Before he could reply Sir Simon and the admiral burst into the room.
“We found this on her dressing-table,” said the admiral, handing his nephew a note. Clide took it. A cold chill ran through his blood. He tore open the letter. It ran thus:
“Clide, I am going to leave you. I don't ask you to forgive me. You can never do that. But God help me! I shall suffer for having so wickedly deceived you. I should not have been worthy of you, even if I had been as true as I have been false. But I loved you, and I shall never love anybody else. Don't try [pg 748] to find me. You will never find me. Good-by, Clide. Forget me and be happy.
“Your wicked but remorseful and loving
Isabel.”
The letter dropped from the young man's hand, and he fell to the ground with a cry.
We return to Clide's journal:
The sun was shining over the sea—the strong-waved sea that washes the northern coast of France, the country of legends and cider, and gray ruins and chivalry, and all that survives in the France of to-day of the France of long ago, the “plaisant pays de France” that poets sang to Marie Stuart in her happy days of young queenhood. There to the right, as the steamer paddled towards the port, stood the cliff where William of Normandy harangued his Norsemen before they embarked with him to snatch from Harold by force the crown he had not been able by fraud to prevent his assuming. Dieppe lay twinkling in the sunlight below, a town of gossip and carved ivory and many odors. As we entered the harbor, a strain of wild, plaintive music came floating towards us from the shore. It was the hymn of the fishermen's wives, pulling the fishing smacks along the pier. Children were toddling by the side of the mothers, and clutching by the rope with their small fingers, while their shrill trebles piped in chorus with the elders. A pretty picture, if I had been in a mood to admire it. But the gloom within quenched all the brightness without.

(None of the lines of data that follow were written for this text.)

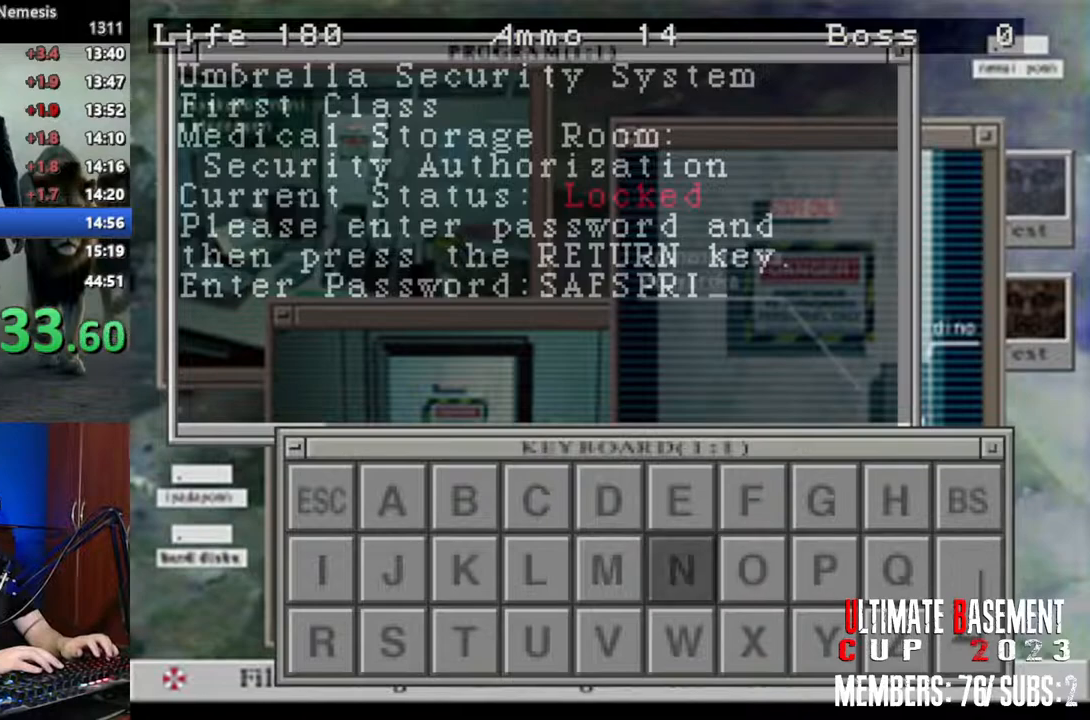
{"keys": ["shift"], "events": [[50, "a", "up"], [100, "semicolon", "down"], [200, "d", "down"], [200, "semicolon", "up"], [283, "d", "up"], [383, "d", "down"], [433, "d", "up"]]}
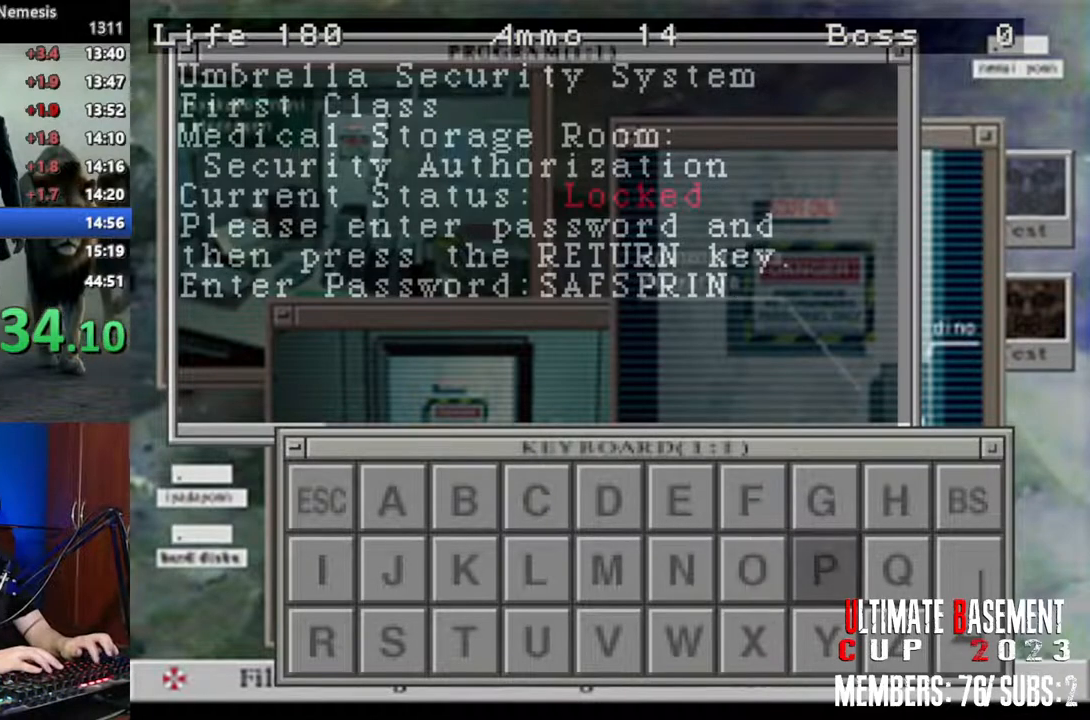
{"keys": ["semicolon", "shift"], "events": [[17, "d", "down"], [117, "d", "up"], [167, "d", "down"], [300, "d", "up"], [300, "semicolon", "down"], [350, "semicolon", "up"], [400, "q", "down"], [450, "semicolon", "down"], [500, "q", "up"]]}
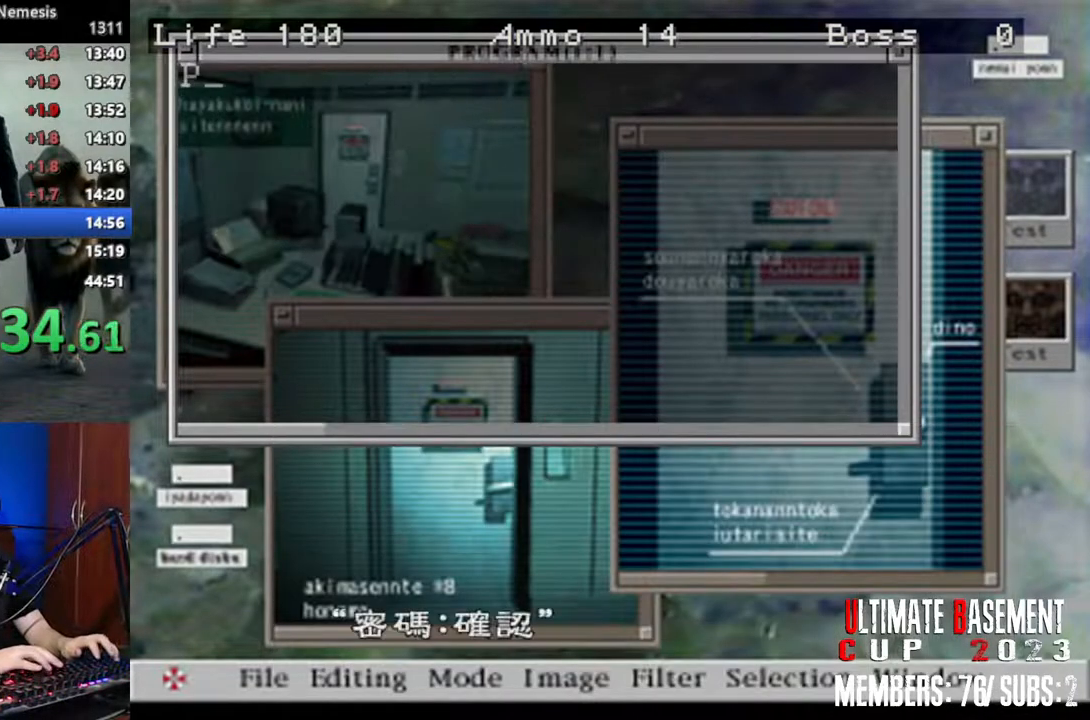
{"keys": ["semicolon", "shift"], "events": [[33, "semicolon", "up"], [83, "q", "down"], [133, "q", "up"], [133, "semicolon", "down"], [183, "semicolon", "up"], [233, "q", "down"], [317, "q", "up"], [317, "semicolon", "down"], [367, "semicolon", "up"], [417, "q", "down"], [500, "q", "up"], [500, "semicolon", "down"]]}
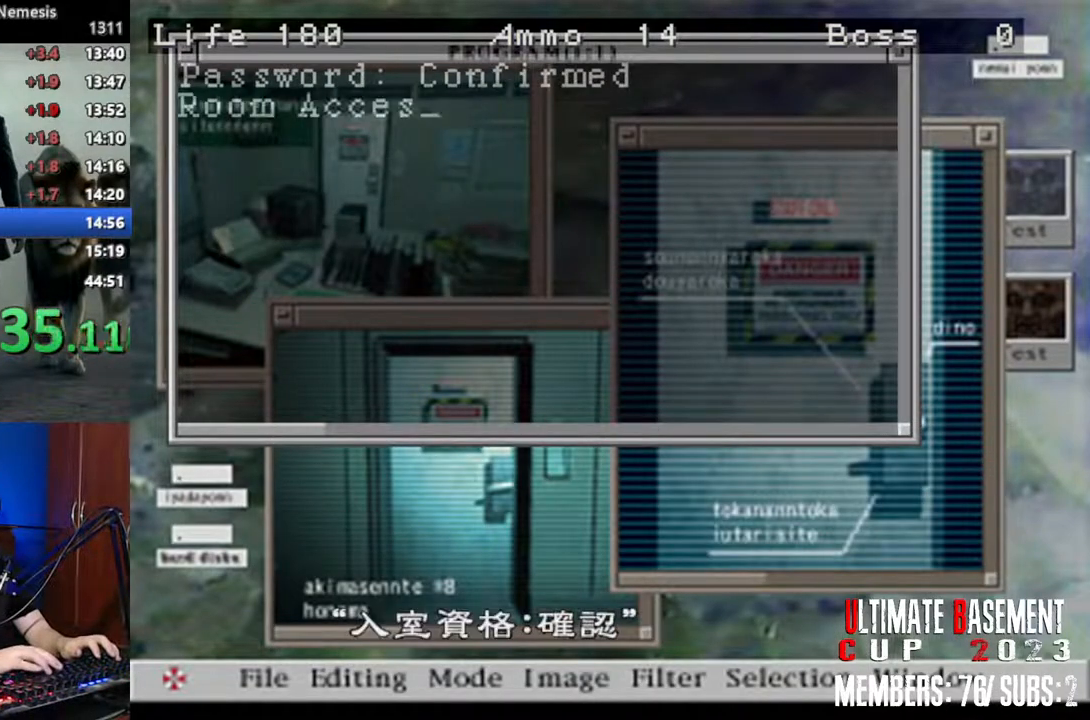
{"keys": ["semicolon", "shift"], "events": [[100, "q", "down"], [100, "semicolon", "up"], [200, "q", "up"], [233, "semicolon", "down"], [333, "q", "down"], [333, "semicolon", "up"], [433, "q", "up"], [433, "semicolon", "down"]]}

The boat was steered alongside the quay, where half the town, it seemed to me, had assembled to jeer at our pea-green faces, as we emerged from our separate purgatories and staggered up the gangway. I never feel so thorough a misanthrope as when I see my fellow-creatures enjoying the humiliation of my steamboat misery, and hear them chuckling over me as I pass along the plank that leads from deck to dry land. On this particular occasion I remember with what a vehemence of hatred I resented their inhumanity, and I assumed as defiant an air as was compatible with my abject bodily and mental condition, as I marched on with my fellow-victims, and passed between two hedges of eager, staring eyes. My uncle was with me. But he was not abject. He was far removed from such a wretched infirmity as sea-sickness, and nothing but his kindheartedness prevented him from joining with the chucklers who were making merry at our expense. It was almost an aggravation of my own suffering to see the intensity of his sympathy, the way in which he was perpetually mounting guard beside me to ward off any random shaft that the chance remarks of others every now and then aimed at me.